▶ **PROVIDED TEXT**:
================
Very much so.
First off, I'd like to make the random observation that my cat is an interferin' old baggage. Earlier, she crawled into my lap and started being desperately cute just when I was going to get up to fetch the books I wanted to work with. Now she's in bed trying to entice me to throw over hard work in favor of cuddles and a light read. This makes it harder to concentrate on the Really Big Questions.
I've started a science-reading spree. I'm currently near the end of Stephen Hawking's Universe, which was my run-up to A Brief History of Time. "The Universe Explained," my arse. I've realized that the general science survey written by the layman has lost its appeal for me. Especially since I keep getting this niggling sense that someone, somewhere, recently, said that the Universe didn't start with a singularity, which this author insists is so. Didn't some clever buggers find some evidence that the laws of physics actually didn't break down at the very beginning of the Big Bang? If any one of you knows, please do enlighten me.
The reason I'm feeling daunted isn't that I'm about to dive into the serious science reading. That's actually the easy part. The daunting comes from the fact that the cosmology I had worked out for my series isn't going to work, and I'm not sure yet just how I'll fix it. Rude questions keep arising that disturb the serenity I'd achieved. One aspect of said cosmology is that Eternals remember the previous Universe that gave rise to this one. How the hell could they? I'm sure there's a way to make that work, but damned if I see how just now.
There's also the fact of the Eternals themselves. I'm going to have to completely remake them. Again. They're natural beings. They need to come across as such. I'm having some interesting thoughts regarding them, but anything more concrete will have to wait until I've caught up with more recent research into quantum mechanics, chaos theory, and a few other aspects of hard science. Any suggestions you all have as to recent books on same would be very much appreciated.
================
▶ **EXTRACTED RECORDS**:

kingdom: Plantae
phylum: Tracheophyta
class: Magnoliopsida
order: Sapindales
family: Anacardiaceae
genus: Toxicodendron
================
▶ **COMPLETE THE FOLLOWING**:
A. Condense the paragraph of the blog post that begins "The reason I'm feeling daunted" into a shorter version that keeps its main facts.
B. Transcribe the section of the blog post starting with "I've started a" and going on through "do enlighten me.".

▶ **RESPONSES TO THE EXERCISE**:
A. The serious science reading ahead is the easy part. The real worry is that the cosmology worked out for the series won't hold up, and it isn't yet clear how to fix it. New questions have disturbed that settled design. One example is how the Eternals could remember the previous Universe that gave rise to this one. A way to make it work likely exists, but it can't be seen yet.

B.
I've started a science-reading spree. I'm currently near the end of Stephen Hawking's Universe, which was my run-up to A Brief History of Time. "The Universe Explained," my arse. I've realized that the general science survey written by the layman has lost its appeal for me. Especially since I keep getting this niggling sense that someone, somewhere, recently, said that the Universe didn't start with a singularity, which this author insists is so. Didn't some clever buggers find some evidence that the laws of physics actually didn't break down at the very beginning of the Big Bang? If any one of you knows, please do enlighten me.